# YOUR INSTRUCTIONS
Among the lines of this listing, count those that include "entrega" and state the count by itself.

# LISTED ENTRIES

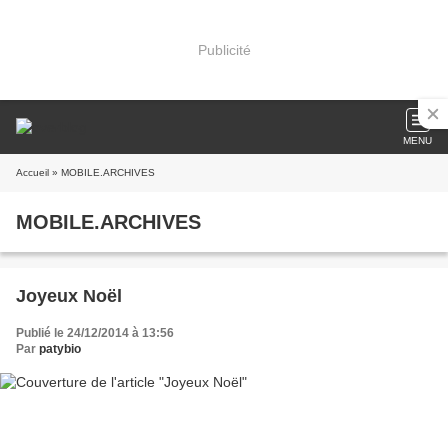
Publicité
MENU
Accueil
» MOBILE.ARCHIVES
MOBILE.ARCHIVES
Joyeux Noël
Publié le 24/12/2014 à 13:56
Par
patybio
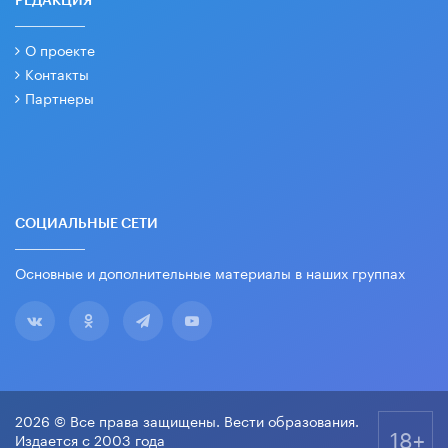
РЕДАКЦИЯ
О проекте
Контакты
Партнеры
СОЦИАЛЬНЫЕ СЕТИ
Основные и дополнительные материалы в наших группах
2026 © Все права защищены. Вести образования.
18+
Издается с 2003 года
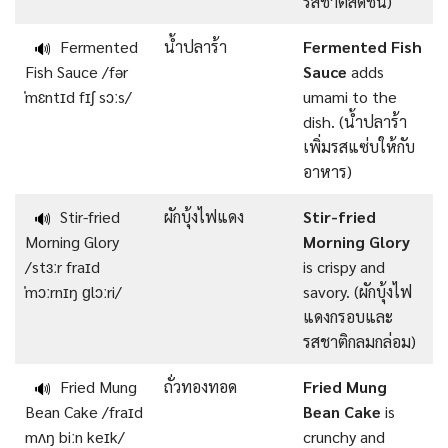
รสชาติสดชื่น)
Fermented
น้ำปลาร้า
Fermented Fish
🔊
Fish Sauce /fər
Sauce
adds
ˈmɛntɪd fɪʃ sɔːs/
umami to the
dish. (น้ำปลาร้า
เพิ่มรสแซ่บให้กับ
อาหาร)
Stir-fried
ผักบุ้งไฟแดง
Stir-fried
🔊
Morning Glory
Morning Glory
/stɜːr fraɪd
is crispy and
ˈmɔːrnɪŋ ɡlɔːri/
savory. (ผักบุ้งไฟ
แดงกรอบและ
รสชาติกลมกล่อม)
Fried Mung
ถั่วทองทอด
Fried Mung
🔊
Bean Cake /fraɪd
Bean Cake
is
mʌŋ biːn keɪk/
crunchy and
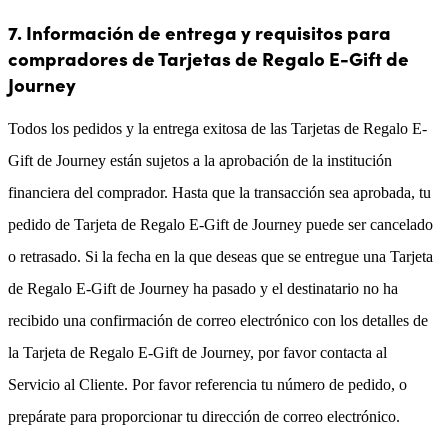
7. Información de entrega y requisitos para
compradores de Tarjetas de Regalo E-Gift de
Journey
Todos los pedidos y la entrega exitosa de las Tarjetas de Regalo E-
Gift de Journey están sujetos a la aprobación de la institución
financiera del comprador. Hasta que la transacción sea aprobada, tu
pedido de Tarjeta de Regalo E-Gift de Journey puede ser cancelado
o retrasado. Si la fecha en la que deseas que se entregue una Tarjeta
de Regalo E-Gift de Journey ha pasado y el destinatario no ha
recibido una confirmación de correo electrónico con los detalles de
la Tarjeta de Regalo E-Gift de Journey, por favor contacta al
Servicio al Cliente. Por favor referencia tu número de pedido, o
prepárate para proporcionar tu dirección de correo electrónico.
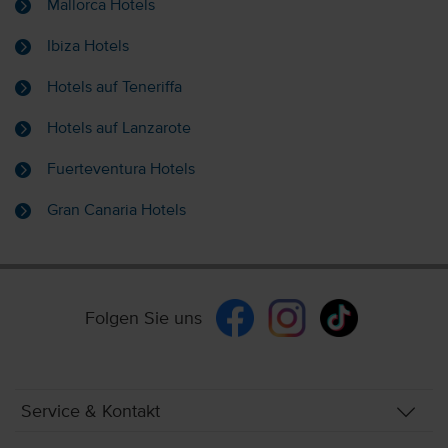
Mallorca Hotels
Ibiza Hotels
Hotels auf Teneriffa
Hotels auf Lanzarote
Fuerteventura Hotels
Gran Canaria Hotels
Folgen Sie uns
Service & Kontakt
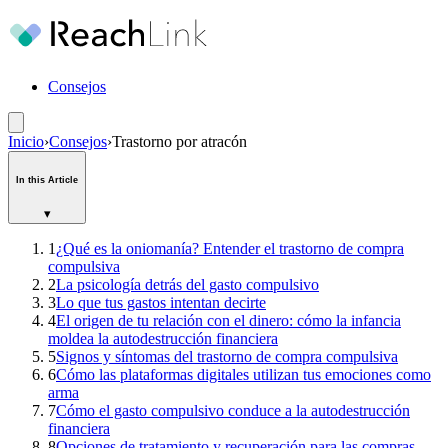
Consejos
Inicio
›
Consejos
›
Trastorno por atracón
In this Article
▾
1
¿Qué es la oniomanía? Entender el trastorno de compra
compulsiva
2
La psicología detrás del gasto compulsivo
3
Lo que tus gastos intentan decirte
4
El origen de tu relación con el dinero: cómo la infancia
moldea la autodestrucción financiera
5
Signos y síntomas del trastorno de compra compulsiva
6
Cómo las plataformas digitales utilizan tus emociones como
arma
7
Cómo el gasto compulsivo conduce a la autodestrucción
financiera
8
Opciones de tratamiento y recuperación para las compras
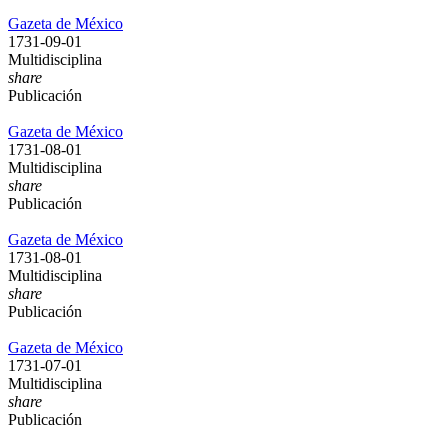
Gazeta de México
1731-09-01
Multidisciplina
share
Publicación
Gazeta de México
1731-08-01
Multidisciplina
share
Publicación
Gazeta de México
1731-08-01
Multidisciplina
share
Publicación
Gazeta de México
1731-07-01
Multidisciplina
share
Publicación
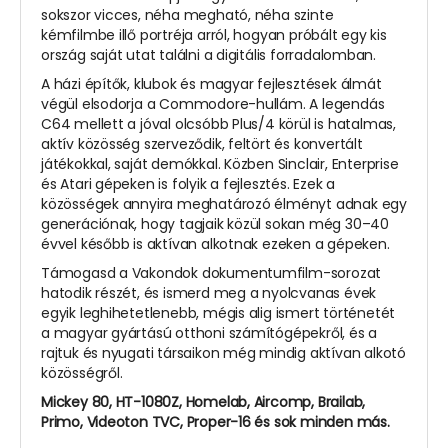
sokszor vicces, néha megható, néha szinte
kémfilmbe illő portréja arról, hogyan próbált egy kis
ország saját utat találni a digitális forradalomban.
A házi építők, klubok és magyar fejlesztések álmát
végül elsodorja a Commodore-hullám. A legendás
C64 mellett a jóval olcsóbb Plus/4 körül is hatalmas,
aktív közösség szerveződik, feltört és konvertált
játékokkal, saját demókkal. Közben Sinclair, Enterprise
és Atari gépeken is folyik a fejlesztés. Ezek a
közösségek annyira meghatározó élményt adnak egy
generációnak, hogy tagjaik közül sokan még 30–40
évvel később is aktívan alkotnak ezeken a gépeken.
Támogasd a Vakondok dokumentumfilm-sorozat
hatodik részét, és ismerd meg a nyolcvanas évek
egyik leghihetetlenebb, mégis alig ismert történetét
a magyar gyártású otthoni számítógépekről, és a
rajtuk és nyugati társaikon még mindig aktívan alkotó
közösségről.
Mickey 80, HT-1080Z, Homelab, Aircomp, Brailab,
Primo, Videoton TVC, Proper-16 és sok minden más.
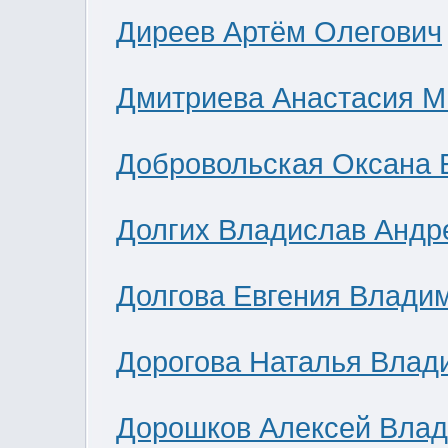
Диреев Артём Олегович
Дмитриева Анастасия М
Добровольская Оксана 
Долгих Владислав Андр
Долгова Евгения Влади
Дорогова Наталья Влад
Дорошков Алексей Вла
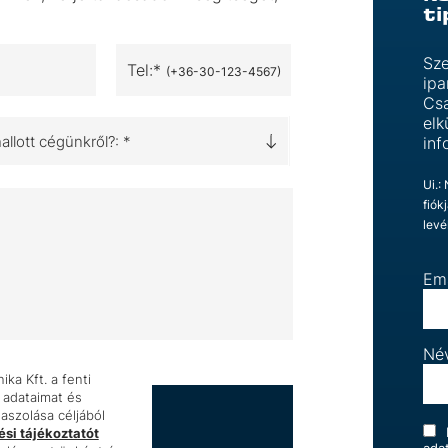
t
Sze
Tel:*
(+36-30-123-4567)
ipa
Csa
elk
llott cégünkről?: *
inf
Ui.:
fiók
levé
Em
Né
ka Kft. a fenti
 adataimat és
szolása céljából
si tájékoztatót
ada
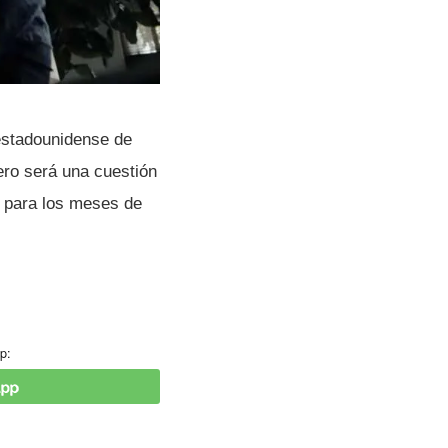
estadounidense de
ero será una cuestión
o para los meses de
p:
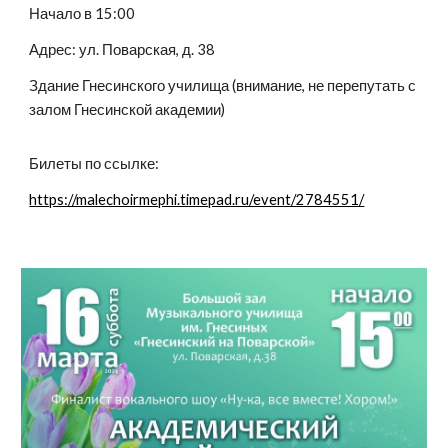
Начало в 15:00
Адрес: ул. Поварская, д. 38
Здание Гнесинского училища (внимание, не перепутать с
залом Гнесинской академии)
Билеты по ссылке:
https://malechoirmephi.timepad.ru/event/2784551/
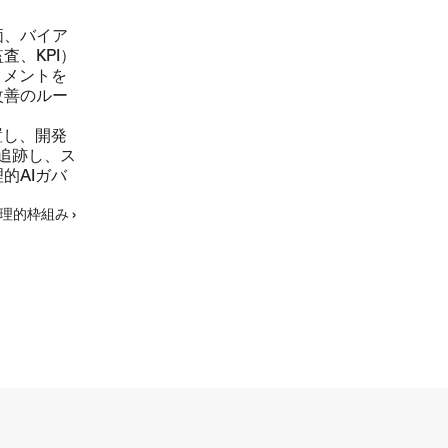
価、バイア
もっと
、KPI）
トメントを
改善のルー
置し、開発
追跡し、ス
的AIガバ
理的枠組み ›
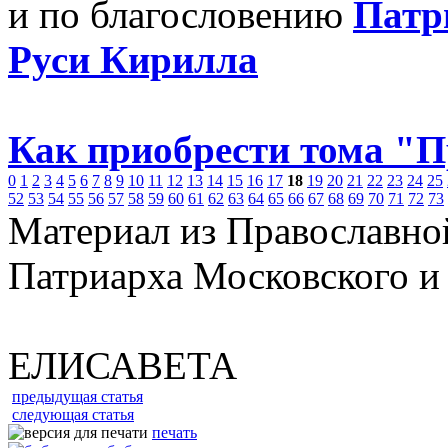
и по благословению
Патр
Руси Кирилла
Как приобрести тома "
0
1
2
3
4
5
6
7
8
9
10
11
12
13
14
15
16
17
18
19
20
21
22
23
24
25
52
53
54
55
56
57
58
59
60
61
62
63
64
65
66
67
68
69
70
71
72
73
Материал из Православно
Патриарха Московского и
ЕЛИСАВЕТА
предыдущая статья
следующая статья
печать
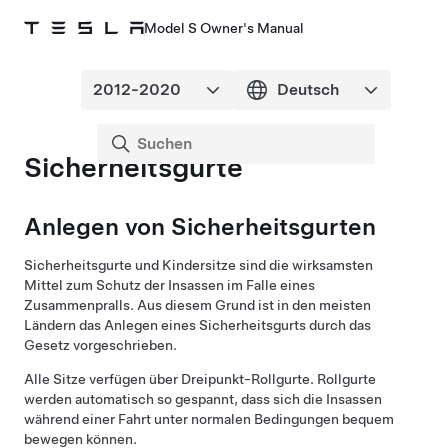
Model S Owner's Manual
Sicherheitsgurte
Anlegen von Sicherheitsgurten
Sicherheitsgurte und Kindersitze sind die wirksamsten
Mittel zum Schutz der Insassen im Falle eines
Zusammenpralls. Aus diesem Grund ist in den meisten
Ländern das Anlegen eines Sicherheitsgurts durch das
Gesetz vorgeschrieben.
Alle Sitze verfügen über Dreipunkt-Rollgurte. Rollgurte
werden automatisch so gespannt, dass sich die Insassen
während einer Fahrt unter normalen Bedingungen bequem
bewegen können.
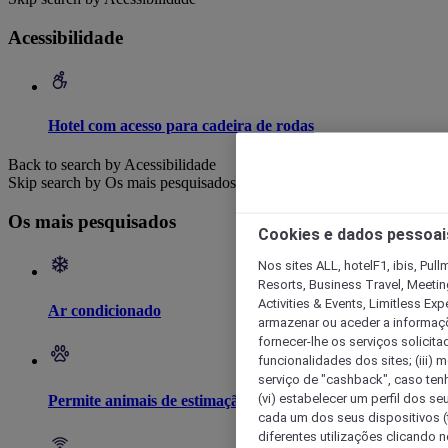
Acessibilidade
Hotel com acesso para cadeira de rodas
Back to search by Acessibilidade
Skip search by Os mais pesquisados
Os mais pesquisados
Cookies e dados pessoai
Nos sites ALL, hotelF1, ibis, Pul
Resorts, Business Travel, Meetin
Activities & Events, Limitless Ex
Ar condicionado
armazenar ou aceder a informaçõe
fornecer-lhe os serviços solicita
funcionalidades dos sites; (iii) 
serviço de "cashback", caso tenha
(vi) estabelecer um perfil dos se
Permite animais de estimação
cada um dos seus dispositivos (t
diferentes utilizações clicando n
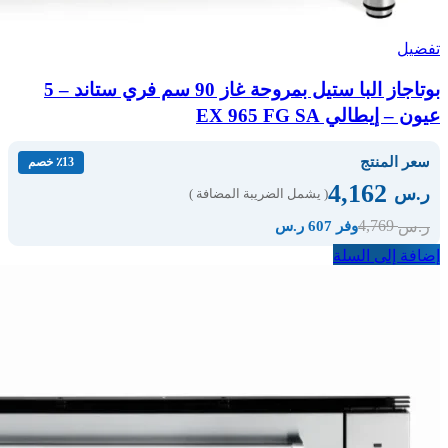
تفضيل
بوتاجاز البا ستيل بمروحة غاز 90 سم فري ستاند – 5
عيون – إيطالي EX 965 FG SA
سعر المنتج
٪13 خصم
4,162
ر.س
( يشمل الضريبة المضافة )
4,769
ر.س
وفر 607 ر.س
إضافة إلى السلة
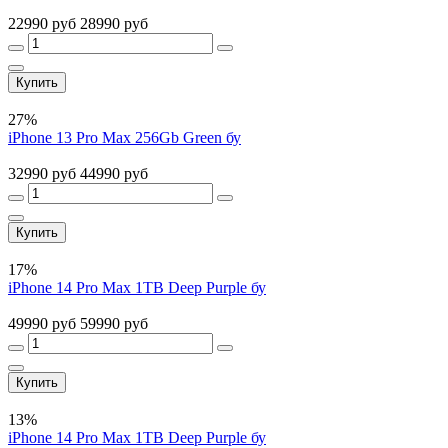
22990 руб
28990 руб
Купить
27%
iPhone 13 Pro Max 256Gb Green бу
32990 руб
44990 руб
Купить
17%
iPhone 14 Pro Max 1TB Deep Purple бу
49990 руб
59990 руб
Купить
13%
iPhone 14 Pro Max 1TB Deep Purple бу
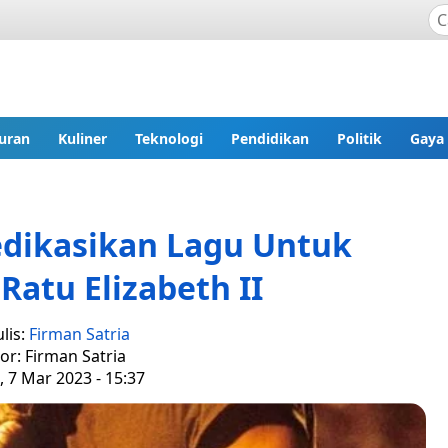
uran
Kuliner
Teknologi
Pendidikan
Politik
Gaya
edikasikan Lagu Untuk
atu Elizabeth II
lis:
Firman Satria
tor: Firman Satria
, 7 Mar 2023 - 15:37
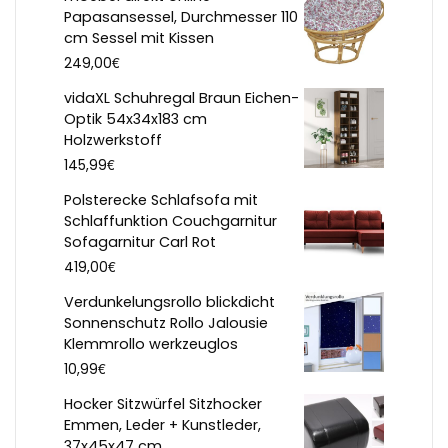
Papasansessel, Durchmesser 110
cm Sessel mit Kissen
€
249,00
vidaXL Schuhregal Braun Eichen-
Optik 54x34x183 cm
Holzwerkstoff
€
145,99
Polsterecke Schlafsofa mit
Schlaffunktion Couchgarnitur
Sofagarnitur Carl Rot
€
419,00
Verdunkelungsrollo blickdicht
Sonnenschutz Rollo Jalousie
Klemmrollo werkzeuglos
€
10,99
Hocker Sitzwürfel Sitzhocker
Emmen, Leder + Kunstleder,
37x45x47 cm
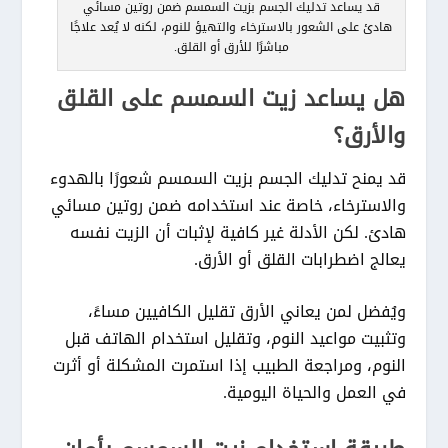
قد يساعد تدليك الجسم بزيت السمسم ضمن روتين مسائي
هادئ على الشعور بالاسترخاء والتهيؤ للنوم، لكنه لا يُعد علاجًا
مباشرًا للأرق أو القلق.
هل يساعد زيت السمسم على القلق
والأرق؟
قد يمنح تدليك الجسم بزيت السمسم شعورًا بالهدوء
والاسترخاء، خاصة عند استخدامه ضمن روتين مسائي
هادئ. لكن الأدلة غير كافية لإثبات أن الزيت نفسه
يعالج اضطرابات القلق أو الأرق.
ويُفضل لمن يعاني الأرق تقليل الكافيين مساءً،
وتثبيت مواعيد النوم، وتقليل استخدام الهاتف قبل
النوم، ومراجعة الطبيب إذا استمرت المشكلة أو أثرت
في العمل والحياة اليومية.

# WRITTEN REPLY
2